A difference of temperament

When comparing analysts and portfolio managers, Goodman focuses on what he considers to be a major divergence of temperament:

“The analyst is building inductively, but the real gunslinger of a portfolio manager can’t stand second thoughts. He bounces with the stimulus, is enthusiastic, almost overresponds. The analyst really wants to be right, his ego needs the pleasure of being right, and he would almost rather be right than make money. The aggressive portfolio manager doesn’t really care about being right on each judgment, as long as he wins when you tot up the score.”

These are obviously the two extreme sides of the analyst-manager dichotomy: a plodding and careful analysis versus a hot-shot bias for action. In truth, an investment manager aiming for long-term success must embrace their inner analyst – and probably have one on staff as well. The important takeaway is not so much that securities analysts and investment managers are incompatible tribes, but rather the decisiveness and confidence essential to successful investment management is not always present even in brilliant analysts.

From analyst to portfolio manager

Strong analytical skills are an essential prerequisite to running money, but they are not sufficient. Johnson has this to say about the necessary qualifications:

“You can’t just graduate an analyst into managing funds. What is the good managers have? It’s a kind of locked-in concentration, an intuition, a feel, nothing that can be schooled. The first thing you have to know is yourself. A man who knows himself and watch his own reactions like an observer.”
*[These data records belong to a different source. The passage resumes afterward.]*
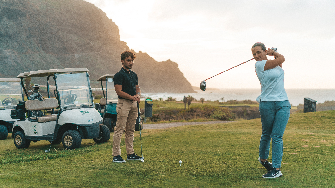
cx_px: 167
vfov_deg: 20.7
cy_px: 87
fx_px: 515
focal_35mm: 58
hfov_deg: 36.0
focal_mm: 55
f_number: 2.8
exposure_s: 1/1600
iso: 250
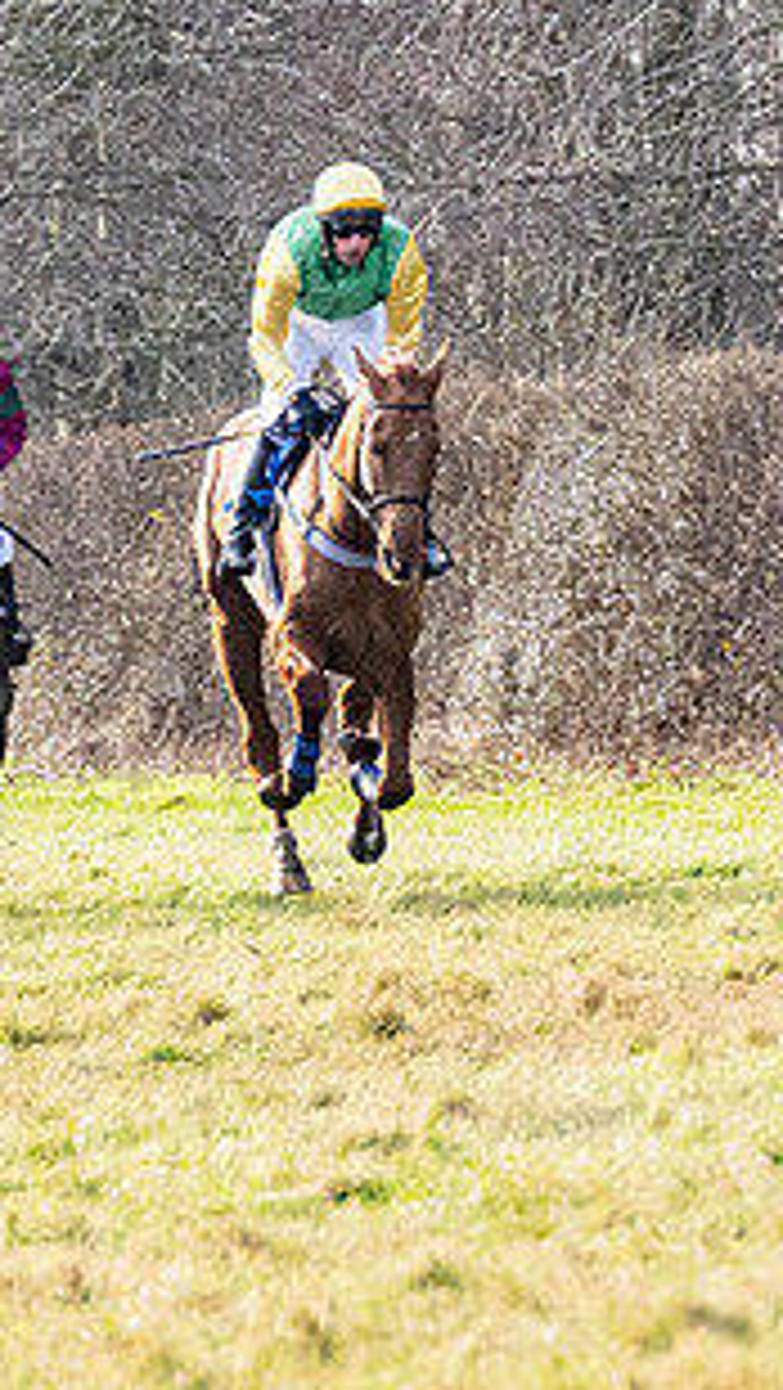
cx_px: 444
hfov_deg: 2.1
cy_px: 457
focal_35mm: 580
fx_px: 21390
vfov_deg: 3.7
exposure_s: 1/3200
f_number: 4
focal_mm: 102
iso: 800
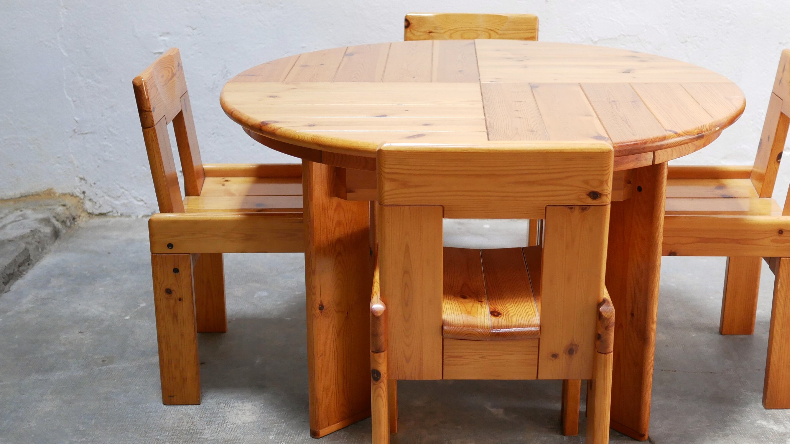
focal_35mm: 55
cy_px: 229
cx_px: 424
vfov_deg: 21.8
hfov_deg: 37.8
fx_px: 1152
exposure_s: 1/60
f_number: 1.7
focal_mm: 20
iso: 800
An excellent securities analyst may make a poor investment manager if they lack the necessary discipline, concentration, intuition and self-control to make rational decisions informed by imperfect information. That advice sounds a lot like that of hedge fund guru Edgar Wachenheim, whose thoughts we addressed in a recent research note. Crucially, the successful investment manager is able to act in ambiguous and imperfect conditions.

The skills of a dedicated analyst are critical to a managed fund, but those skills do not necessarily qualify the analyst to run money independently. An analytical mind armed with a firm grasp of financial statements and economic data can make a competent analyst of securities. But those skills alone can prove unhelpful if the would-be fund manager cannot govern their own emotions.

Understanding the patterns

Goodman offers this final thought on analysts as money managers:

“The psychological tests can’t really tell you whether you are going to be an ace at making money; they are descriptions of existing groups, some of them followed up with later tests for incumbency (how long in the job), contentment, and success. You may be out of the patterns and still succeed, or the world may change to the point where these are not the successful patterns. But given the world as it is, this is the way the Game goes. Some analysts should not manage their own money, some portfolio managers should be running funds with other characteristics, and some investors should be cutting flowers in their garden and letting smart people run the money.”

In other words, the patterns of economics, finance, etc. can be understood. But they also change. Individuals suited to one iteration may find success difficult when the market shifts and the underlying pattern is transformed. The vicissitudes of circumstance move people into different roles, often suboptimal ones. But the underlying skills needed to succeed rarely change.

We will always need analysts, and there will always be work available in the realm of portfolio management. But recognizing one’s own skills, limitations and advantages is a key step in securing long-term success. That goes for managing one’s own money as well as that of others.